§ Entries shown:
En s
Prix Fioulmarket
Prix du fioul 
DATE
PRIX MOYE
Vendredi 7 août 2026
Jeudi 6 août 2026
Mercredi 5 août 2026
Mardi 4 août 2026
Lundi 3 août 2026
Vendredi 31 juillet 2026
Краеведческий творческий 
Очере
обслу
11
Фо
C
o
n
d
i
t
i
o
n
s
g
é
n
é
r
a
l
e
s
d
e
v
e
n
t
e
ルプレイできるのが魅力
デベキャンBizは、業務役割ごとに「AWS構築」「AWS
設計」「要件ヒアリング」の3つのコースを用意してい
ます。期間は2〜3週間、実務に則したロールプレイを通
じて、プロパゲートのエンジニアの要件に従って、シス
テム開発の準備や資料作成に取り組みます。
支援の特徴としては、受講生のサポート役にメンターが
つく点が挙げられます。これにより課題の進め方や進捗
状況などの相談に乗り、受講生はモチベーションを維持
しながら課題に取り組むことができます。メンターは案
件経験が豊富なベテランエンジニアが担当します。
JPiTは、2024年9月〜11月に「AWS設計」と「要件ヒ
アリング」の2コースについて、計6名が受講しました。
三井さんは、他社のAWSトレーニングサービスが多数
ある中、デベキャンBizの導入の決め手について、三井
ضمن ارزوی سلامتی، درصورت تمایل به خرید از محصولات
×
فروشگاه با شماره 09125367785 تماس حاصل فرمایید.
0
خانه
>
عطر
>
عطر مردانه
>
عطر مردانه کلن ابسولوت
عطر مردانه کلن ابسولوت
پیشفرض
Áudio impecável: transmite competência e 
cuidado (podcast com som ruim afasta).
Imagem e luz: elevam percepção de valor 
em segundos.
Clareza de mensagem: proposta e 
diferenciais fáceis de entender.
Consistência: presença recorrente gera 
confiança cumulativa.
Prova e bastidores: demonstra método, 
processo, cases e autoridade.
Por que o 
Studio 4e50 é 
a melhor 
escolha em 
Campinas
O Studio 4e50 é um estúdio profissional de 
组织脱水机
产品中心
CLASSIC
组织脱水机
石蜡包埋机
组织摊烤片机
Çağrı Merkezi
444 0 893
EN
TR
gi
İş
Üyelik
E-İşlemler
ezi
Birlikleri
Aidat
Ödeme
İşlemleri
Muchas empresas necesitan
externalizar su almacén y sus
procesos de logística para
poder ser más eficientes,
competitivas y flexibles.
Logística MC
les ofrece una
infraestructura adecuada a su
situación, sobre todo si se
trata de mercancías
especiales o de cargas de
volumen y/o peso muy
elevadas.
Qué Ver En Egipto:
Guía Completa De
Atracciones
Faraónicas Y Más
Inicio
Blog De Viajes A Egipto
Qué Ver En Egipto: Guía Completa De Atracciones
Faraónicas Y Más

§ Directions:
Transcribe the material above. Change nothing in it.

§ Answer box:
En s
Prix Fioulmarket
Prix du fioul 
DATE
PRIX MOYE
Vendredi 7 août 2026
Jeudi 6 août 2026
Mercredi 5 août 2026
Mardi 4 août 2026
Lundi 3 août 2026
Vendredi 31 juillet 2026
Краеведческий творческий 
Очере
обслу
11
Фо
C
o
n
d
i
t
i
o
n
s
g
é
n
é
r
a
l
e
s
d
e
v
e
n
t
e
ルプレイできるのが魅力
デベキャンBizは、業務役割ごとに「AWS構築」「AWS
設計」「要件ヒアリング」の3つのコースを用意してい
ます。期間は2〜3週間、実務に則したロールプレイを通
じて、プロパゲートのエンジニアの要件に従って、シス
テム開発の準備や資料作成に取り組みます。
支援の特徴としては、受講生のサポート役にメンターが
つく点が挙げられます。これにより課題の進め方や進捗
状況などの相談に乗り、受講生はモチベーションを維持
しながら課題に取り組むことができます。メンターは案
件経験が豊富なベテランエンジニアが担当します。
JPiTは、2024年9月〜11月に「AWS設計」と「要件ヒ
アリング」の2コースについて、計6名が受講しました。
三井さんは、他社のAWSトレーニングサービスが多数
ある中、デベキャンBizの導入の決め手について、三井
ضمن ارزوی سلامتی، درصورت تمایل به خرید از محصولات
×
فروشگاه با شماره 09125367785 تماس حاصل فرمایید.
0
خانه
>
عطر
>
عطر مردانه
>
عطر مردانه کلن ابسولوت
عطر مردانه کلن ابسولوت
پیشفرض
Áudio impecável: transmite competência e 
cuidado (podcast com som ruim afasta).
Imagem e luz: elevam percepção de valor 
em segundos.
Clareza de mensagem: proposta e 
diferenciais fáceis de entender.
Consistência: presença recorrente gera 
confiança cumulativa.
Prova e bastidores: demonstra método, 
processo, cases e autoridade.
Por que o 
Studio 4e50 é 
a melhor 
escolha em 
Campinas
O Studio 4e50 é um estúdio profissional de 
组织脱水机
产品中心
CLASSIC
组织脱水机
石蜡包埋机
组织摊烤片机
Çağrı Merkezi
444 0 893
EN
TR
gi
İş
Üyelik
E-İşlemler
ezi
Birlikleri
Aidat
Ödeme
İşlemleri
Muchas empresas necesitan
externalizar su almacén y sus
procesos de logística para
poder ser más eficientes,
competitivas y flexibles.
Logística MC
les ofrece una
infraestructura adecuada a su
situación, sobre todo si se
trata de mercancías
especiales o de cargas de
volumen y/o peso muy
elevadas.
Qué Ver En Egipto:
Guía Completa De
Atracciones
Faraónicas Y Más
Inicio
Blog De Viajes A Egipto
Qué Ver En Egipto: Guía Completa De Atracciones
Faraónicas Y Más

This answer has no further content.